EXCERPTED DATA:
•••

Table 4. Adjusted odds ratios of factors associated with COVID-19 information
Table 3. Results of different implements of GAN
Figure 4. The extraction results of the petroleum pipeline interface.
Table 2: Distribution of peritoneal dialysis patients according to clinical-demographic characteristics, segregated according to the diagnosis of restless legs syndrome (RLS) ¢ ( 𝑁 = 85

•••

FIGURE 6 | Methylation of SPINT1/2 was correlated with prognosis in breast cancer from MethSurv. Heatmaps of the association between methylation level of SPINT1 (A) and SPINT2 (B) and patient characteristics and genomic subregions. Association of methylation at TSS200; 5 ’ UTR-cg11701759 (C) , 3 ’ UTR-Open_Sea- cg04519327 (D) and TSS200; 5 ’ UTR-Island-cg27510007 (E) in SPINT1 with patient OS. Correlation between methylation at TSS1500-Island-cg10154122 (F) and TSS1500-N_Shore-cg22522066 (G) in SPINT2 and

•••

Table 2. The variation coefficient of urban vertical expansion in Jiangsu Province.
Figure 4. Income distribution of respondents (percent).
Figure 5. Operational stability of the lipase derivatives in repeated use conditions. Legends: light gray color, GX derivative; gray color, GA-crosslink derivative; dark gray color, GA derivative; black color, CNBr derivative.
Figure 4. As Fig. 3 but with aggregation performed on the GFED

•••

PROMPT: Above are some lines. Repeat exactly, and only, those from the line that has "Table 4. Adjusted" through the line that has "Table 2: Distribution".

FINISHED EXERCISE:
Table 4. Adjusted odds ratios of factors associated with COVID-19 information
Table 3. Results of different implements of GAN
Figure 4. The extraction results of the petroleum pipeline interface.
Table 2: Distribution of peritoneal dialysis patients according to clinical-demographic characteristics, segregated according to the diagnosis of restless legs syndrome (RLS) ¢ ( 𝑁 = 85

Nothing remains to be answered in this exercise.